William Orbit
LEAF 2013, London
10 November 2013
In his next life, William Orbit is going to be a university professor. A particularly English kind of genius, he appears on stage with course notes that he doesn’t read and muses about the relationship between notation and music at the end of the universe. Along the way, he shows off a drum machine that is actually a machine that plays drums, explains the formal structure of pop hits, tells the history of his work with Malcolm McLaren and Madonna, and shares videos of Soviet trains crashing. An engaging and charmingly self-deprecating speaker, students will love him. A tweed blazer with elbow patches is all that stands between him and tenure at a top college.
Well, that and Britney Spears. As one of the UK’s leading producers, Orbit is in demand among the upper tiers of commercial pop music as a songwriter, studio fixer and remixer. He wouldn’t say this himself, but there is a strong argument that he rescued Madonna’s career with her Ray of Light album. Britney’s comeback needed some oomph, as well, so he recently found himself Stateside working on her next single, Alien. The regularity of such assignments will make it difficult to teach normal classes, and he’s given up drinking, so the quadrangle of an appropriately prestigious university will have to wait for another day.
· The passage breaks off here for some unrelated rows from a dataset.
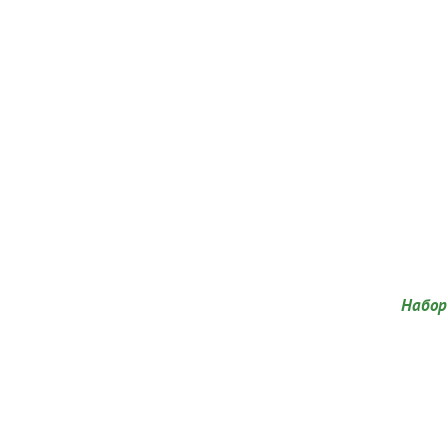
Набор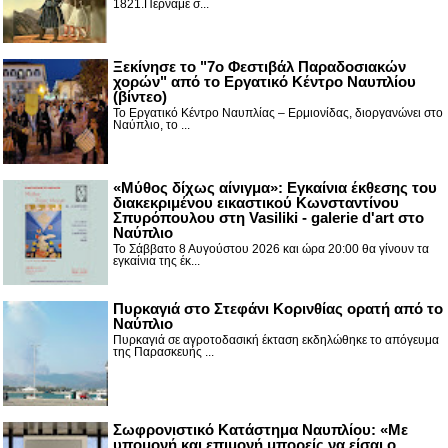
1821.Περνάμε σ...
Ξεκίνησε το "7ο Φεστιβάλ Παραδοσιακών
χορών" από το Εργατικό Κέντρο Ναυπλίου
(βίντεο)
Το Εργατικό Κέντρο Ναυπλίας – Ερμιονίδας, διοργανώνει στο
Ναύπλιο, το ...
«Μύθος δίχως αίνιγμα»: Εγκαίνια έκθεσης του
διακεκριμένου εικαστικού Κωνσταντίνου
Σπυρόπουλου στη Vasiliki - galerie d'art στο
Ναύπλιο
Το Σάββατο 8 Αυγούστου 2026 και ώρα 20:00 θα γίνουν τα
εγκαίνια της έκ...
Πυρκαγιά στο Στεφάνι Κορινθίας ορατή από το
Ναύπλιο
Πυρκαγιά σε αγροτοδασική έκταση εκδηλώθηκε το απόγευμα
της Παρασκευής ...
Σωφρονιστικό Κατάστημα Ναυπλίου: «Με
υπομονή και επιμονή μπορείς να είσαι ο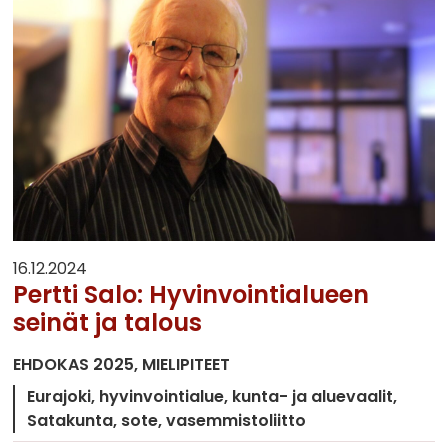
16.12.2024
Pertti Salo: Hyvinvointialueen
seinät ja talous
EHDOKAS 2025
MIELIPITEET
Eurajoki
hyvinvointialue
kunta- ja aluevaalit
Satakunta
sote
vasemmistoliitto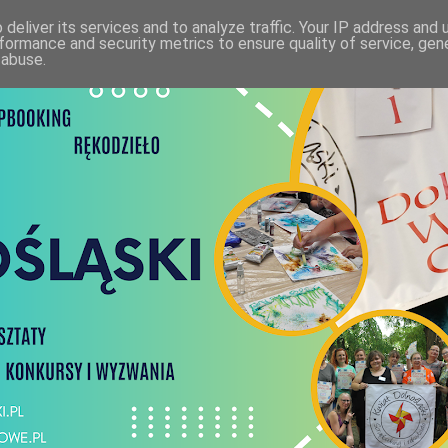
deliver its services and to analyze traffic. Your IP address and
formance and security metrics to ensure quality of service, ge
 abuse.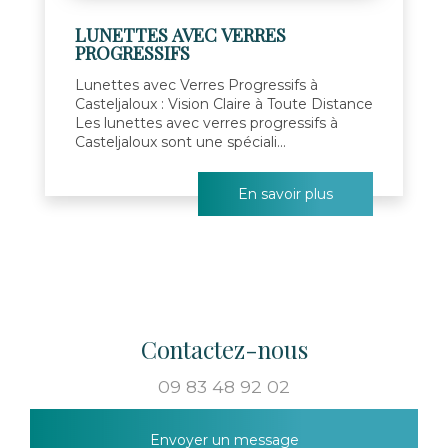
LUNETTES AVEC VERRES
PROGRESSIFS
Lunettes avec Verres Progressifs à
Casteljaloux : Vision Claire à Toute Distance
Les lunettes avec verres progressifs à
Casteljaloux sont une spéciali...
En savoir plus
Contactez-nous
09 83 48 92 02
Envoyer un message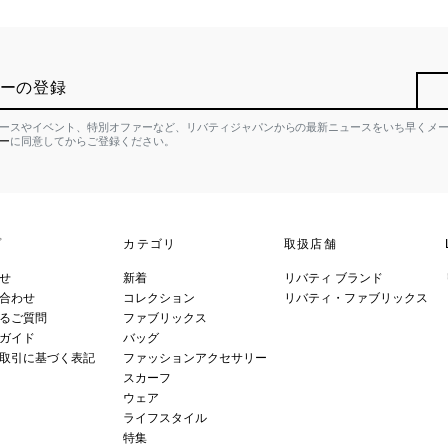
ーの登録
ースやイベント、特別オファーなど、リバティジャパンからの最新ニュースをいち早くメ
ー
に同意してからご登録ください。
プ
カテゴリ
取扱店舗
せ
新着
リバティ ブランド
合わせ
コレクション
リバティ・ファブリックス
るご質問
ファブリックス
ガイド
バッグ
取引に基づく表記
ファッションアクセサリー
スカーフ
ウェア
ライフスタイル
特集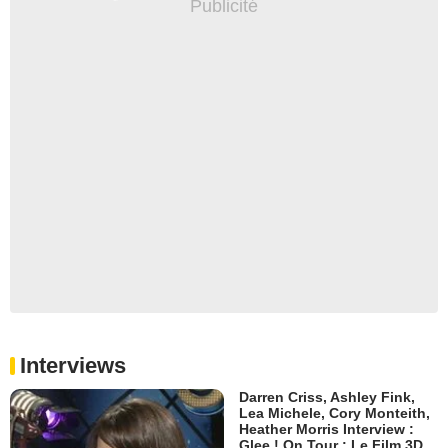
Interviews
Darren Criss, Ashley Fink,
Lea Michele, Cory Monteith,
Heather Morris Interview :
Glee ! On Tour : Le Film 3D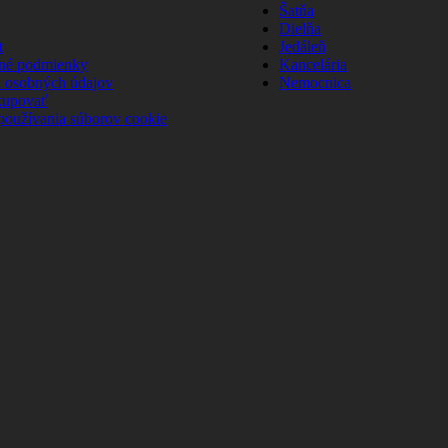
Šatňa
Dielňa
t
Jedáleň
né podmienky
Kancelária
 osobných údajov
Nemocnica
kupovať
používania súborov cookie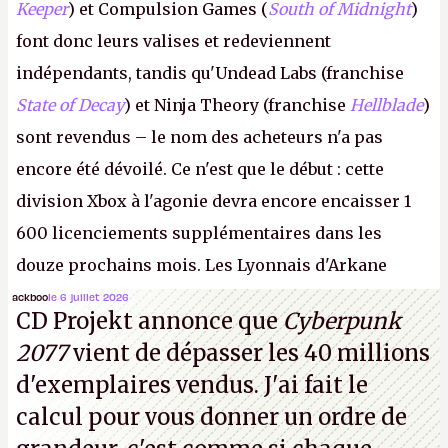
Keeper
) et Compulsion Games (
South of Midnight
)
font donc leurs valises et redeviennent
indépendants, tandis qu'Undead Labs (franchise
State of Decay
) et Ninja Theory (franchise
Hellblade
)
sont revendus – le nom des acheteurs n'a pas
encore été dévoilé. Ce n'est que le début : cette
division Xbox à l'agonie devra encore encaisser 1
600 licenciements supplémentaires dans les
douze prochains mois. Les Lyonnais d'Arkane
(Dishonored,
Deathloop
) pourraient faire partie des
ackboo
le 6 juillet 2026
CD Projekt annonce que
Cyberpunk
prochaines victimes, puisque Microsoft a confirmé
2077
vient de dépasser les 40 millions
vouloir se séparer du studio.
A.
d'exemplaires vendus. J'ai fait le
calcul pour vous donner un ordre de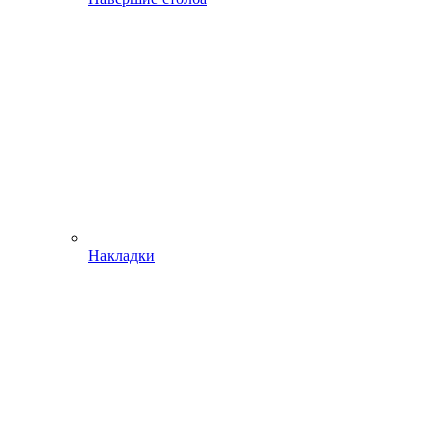
Накладки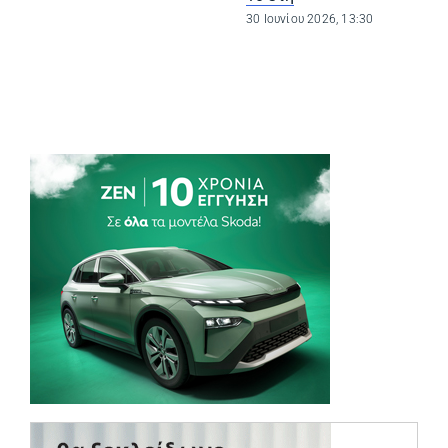
30 Ιουνίου 2026, 13:30
(opens in a new tab)
(opens in a ne
(opens in a ne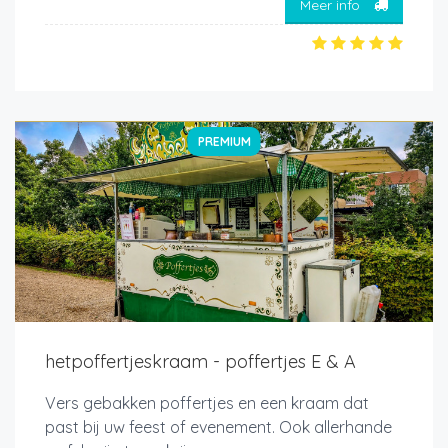
Meer info
PREMIUM
hetpoffertjeskraam - poffertjes E & A
Vers gebakken poffertjes en een kraam dat
past bij uw feest of evenement. Ook allerhande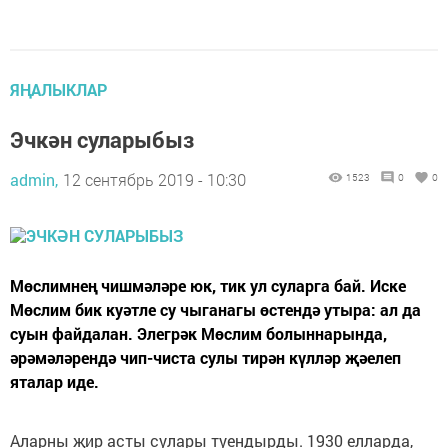
ЯҢАЛЫКЛАР
Эчкән суларыбыз
admin,
12 сентябрь 2019 - 10:30
1523
0
0
Мөслимнең чишмәләре юк, тик ул суларга бай. Иске
Мөслим бик куәтле су чыганагы өстендә утыра: ал да
суын файдалан. Элегрәк Мөслим болыннарында,
әрәмәләрендә чип-чиста сулы тирән күлләр җәелеп
яталар иде.
Аларны җир асты сулары туендырды. 1930 елларда,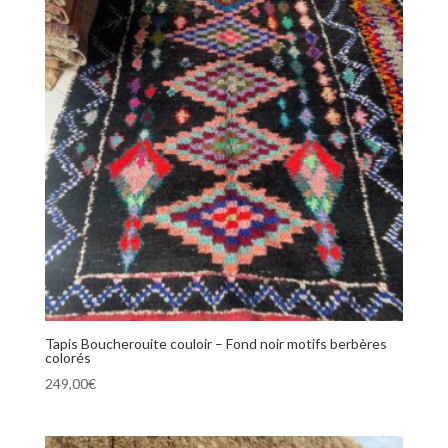
Tapis Boucherouite couloir – Fond noir motifs berbères
colorés
249,00
€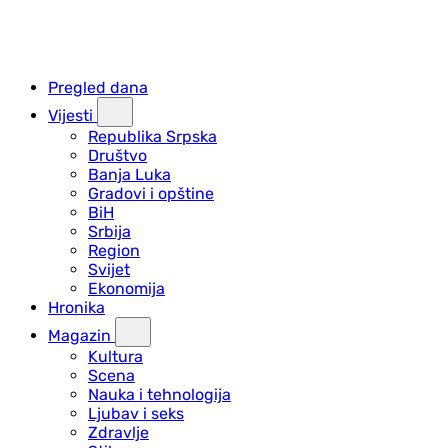
Pregled dana
Vijesti
Republika Srpska
Društvo
Banja Luka
Gradovi i opštine
BiH
Srbija
Region
Svijet
Ekonomija
Hronika
Magazin
Kultura
Scena
Nauka i tehnologija
Ljubav i seks
Zdravlje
Orbit’s appearance at the London Electronic Arts Festival was billed as a show, rather than a seminar, but it moved between both ends of that spectrum like the needle on a VU meter. Orbit came to the stage with Torch Song and Bassomatic songs, reaching back more than two decades to his early club hits. In the course of the evening, he shared a remix of Falling Free made for Madonna (revealed as one of his favourite tracks), Purdy from his My Oracle Lives Uptown album and snippets from the next Strange Cargo effort (expected in the New Year). They are all distinctively Orbit-treated tracks, impressed with sublime style. Although he makes a living sharing his creativity with household-name artists, Orbit’s output is often on the alternative or experimental side – like Brian Eno without his oblique strategy cards.
Eno certainly would have appreciated Orbit’s demonstration of a new toy, the Gogobot: a robotic machine that played rhythm on a traditional drum set with added percussion. While Torch Song collaborator Rico Conning supervised the machinery [Editor’s note: Conning is also its inventor], Orbit used it to accompany sounds issuing from his laptop. As Orbit confessed to a love for steam power, as part of a diversion into the influence of digits (fingers) on counting systems, it is perhaps a matter of time before he develops a steam-punk version.
Orbit’s manner is entertaining and informative. Perhaps there is a market for spoken-word shows with audience questions for record producers – as Kevin Smith has done on the back of his successful films and podcasts. If so, then it would be easier for Professor Orbit to schedule lectures between pop hits and Youtube experiments than to squeeze the music into end of term breaks.